• **Problem**
Reproduce the data below line by line, keeping every word, number, and symbol as it appears.

• **Available data**
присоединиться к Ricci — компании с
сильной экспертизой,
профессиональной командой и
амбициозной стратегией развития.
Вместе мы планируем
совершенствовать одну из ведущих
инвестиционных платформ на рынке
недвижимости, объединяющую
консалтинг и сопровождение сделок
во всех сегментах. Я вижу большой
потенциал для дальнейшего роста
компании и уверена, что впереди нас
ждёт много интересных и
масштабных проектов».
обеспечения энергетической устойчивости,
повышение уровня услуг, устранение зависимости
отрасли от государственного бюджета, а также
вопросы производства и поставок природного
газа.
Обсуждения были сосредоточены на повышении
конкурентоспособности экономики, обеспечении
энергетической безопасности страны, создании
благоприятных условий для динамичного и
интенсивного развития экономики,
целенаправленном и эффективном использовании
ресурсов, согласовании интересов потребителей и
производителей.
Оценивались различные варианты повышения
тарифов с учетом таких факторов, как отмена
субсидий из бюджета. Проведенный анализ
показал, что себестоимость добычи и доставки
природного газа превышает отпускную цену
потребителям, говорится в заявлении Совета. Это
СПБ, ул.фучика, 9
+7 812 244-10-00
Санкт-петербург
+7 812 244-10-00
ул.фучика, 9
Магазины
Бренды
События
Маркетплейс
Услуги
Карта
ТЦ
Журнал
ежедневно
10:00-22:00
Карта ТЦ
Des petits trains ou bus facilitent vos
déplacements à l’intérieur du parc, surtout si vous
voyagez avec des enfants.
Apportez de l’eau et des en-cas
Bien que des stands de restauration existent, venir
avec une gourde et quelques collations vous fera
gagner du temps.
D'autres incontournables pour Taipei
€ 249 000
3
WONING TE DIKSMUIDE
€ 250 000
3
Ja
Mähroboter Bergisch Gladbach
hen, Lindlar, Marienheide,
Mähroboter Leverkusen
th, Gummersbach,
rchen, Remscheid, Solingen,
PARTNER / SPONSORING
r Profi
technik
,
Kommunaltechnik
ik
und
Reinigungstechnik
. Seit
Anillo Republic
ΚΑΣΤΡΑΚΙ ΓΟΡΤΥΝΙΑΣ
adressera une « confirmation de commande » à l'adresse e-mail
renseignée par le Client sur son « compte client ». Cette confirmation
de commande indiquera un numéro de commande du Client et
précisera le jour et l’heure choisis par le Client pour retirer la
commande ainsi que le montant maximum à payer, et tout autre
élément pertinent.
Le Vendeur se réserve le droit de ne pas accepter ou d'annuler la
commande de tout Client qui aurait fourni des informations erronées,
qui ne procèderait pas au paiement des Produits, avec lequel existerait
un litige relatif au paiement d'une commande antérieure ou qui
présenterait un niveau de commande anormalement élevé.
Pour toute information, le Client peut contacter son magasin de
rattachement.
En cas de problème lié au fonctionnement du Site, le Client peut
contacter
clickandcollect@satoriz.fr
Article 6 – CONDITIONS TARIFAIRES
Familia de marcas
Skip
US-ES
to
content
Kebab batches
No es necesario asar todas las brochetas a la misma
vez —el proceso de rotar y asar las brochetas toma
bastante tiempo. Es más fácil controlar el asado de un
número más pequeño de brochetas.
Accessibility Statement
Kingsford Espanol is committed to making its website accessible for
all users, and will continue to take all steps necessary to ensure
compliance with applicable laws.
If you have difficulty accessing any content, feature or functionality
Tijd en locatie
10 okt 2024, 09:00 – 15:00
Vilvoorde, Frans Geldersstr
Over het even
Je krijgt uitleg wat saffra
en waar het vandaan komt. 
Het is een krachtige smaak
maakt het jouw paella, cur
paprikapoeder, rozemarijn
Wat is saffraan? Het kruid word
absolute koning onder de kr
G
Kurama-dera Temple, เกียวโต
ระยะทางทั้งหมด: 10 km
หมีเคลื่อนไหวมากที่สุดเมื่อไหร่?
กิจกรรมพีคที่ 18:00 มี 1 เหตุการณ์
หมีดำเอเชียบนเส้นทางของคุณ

• **Answer to the exercise**
присоединиться к Ricci — компании с
сильной экспертизой,
профессиональной командой и
амбициозной стратегией развития.
Вместе мы планируем
совершенствовать одну из ведущих
инвестиционных платформ на рынке
недвижимости, объединяющую
консалтинг и сопровождение сделок
во всех сегментах. Я вижу большой
потенциал для дальнейшего роста
компании и уверена, что впереди нас
ждёт много интересных и
масштабных проектов».
обеспечения энергетической устойчивости,
повышение уровня услуг, устранение зависимости
отрасли от государственного бюджета, а также
вопросы производства и поставок природного
газа.
Обсуждения были сосредоточены на повышении
конкурентоспособности экономики, обеспечении
энергетической безопасности страны, создании
благоприятных условий для динамичного и
интенсивного развития экономики,
целенаправленном и эффективном использовании
ресурсов, согласовании интересов потребителей и
производителей.
Оценивались различные варианты повышения
тарифов с учетом таких факторов, как отмена
субсидий из бюджета. Проведенный анализ
показал, что себестоимость добычи и доставки
природного газа превышает отпускную цену
потребителям, говорится в заявлении Совета. Это
СПБ, ул.фучика, 9
+7 812 244-10-00
Санкт-петербург
+7 812 244-10-00
ул.фучика, 9
Магазины
Бренды
События
Маркетплейс
Услуги
Карта
ТЦ
Журнал
ежедневно
10:00-22:00
Карта ТЦ
Des petits trains ou bus facilitent vos
déplacements à l’intérieur du parc, surtout si vous
voyagez avec des enfants.
Apportez de l’eau et des en-cas
Bien que des stands de restauration existent, venir
avec une gourde et quelques collations vous fera
gagner du temps.
D'autres incontournables pour Taipei
€ 249 000
3
WONING TE DIKSMUIDE
€ 250 000
3
Ja
Mähroboter Bergisch Gladbach
hen, Lindlar, Marienheide,
Mähroboter Leverkusen
th, Gummersbach,
rchen, Remscheid, Solingen,
PARTNER / SPONSORING
r Profi
technik
,
Kommunaltechnik
ik
und
Reinigungstechnik
. Seit
Anillo Republic
ΚΑΣΤΡΑΚΙ ΓΟΡΤΥΝΙΑΣ
adressera une « confirmation de commande » à l'adresse e-mail
renseignée par le Client sur son « compte client ». Cette confirmation
de commande indiquera un numéro de commande du Client et
précisera le jour et l’heure choisis par le Client pour retirer la
commande ainsi que le montant maximum à payer, et tout autre
élément pertinent.
Le Vendeur se réserve le droit de ne pas accepter ou d'annuler la
commande de tout Client qui aurait fourni des informations erronées,
qui ne procèderait pas au paiement des Produits, avec lequel existerait
un litige relatif au paiement d'une commande antérieure ou qui
présenterait un niveau de commande anormalement élevé.
Pour toute information, le Client peut contacter son magasin de
rattachement.
En cas de problème lié au fonctionnement du Site, le Client peut
contacter
clickandcollect@satoriz.fr
Article 6 – CONDITIONS TARIFAIRES
Familia de marcas
Skip
US-ES
to
content
Kebab batches
No es necesario asar todas las brochetas a la misma
vez —el proceso de rotar y asar las brochetas toma
bastante tiempo. Es más fácil controlar el asado de un
número más pequeño de brochetas.
Accessibility Statement
Kingsford Espanol is committed to making its website accessible for
all users, and will continue to take all steps necessary to ensure
compliance with applicable laws.
If you have difficulty accessing any content, feature or functionality
Tijd en locatie
10 okt 2024, 09:00 – 15:00
Vilvoorde, Frans Geldersstr
Over het even
Je krijgt uitleg wat saffra
en waar het vandaan komt. 
Het is een krachtige smaak
maakt het jouw paella, cur
paprikapoeder, rozemarijn
Wat is saffraan? Het kruid word
absolute koning onder de kr
G
Kurama-dera Temple, เกียวโต
ระยะทางทั้งหมด: 10 km
หมีเคลื่อนไหวมากที่สุดเมื่อไหร่?
กิจกรรมพีคที่ 18:00 มี 1 เหตุการณ์
หมีดำเอเชียบนเส้นทางของคุณ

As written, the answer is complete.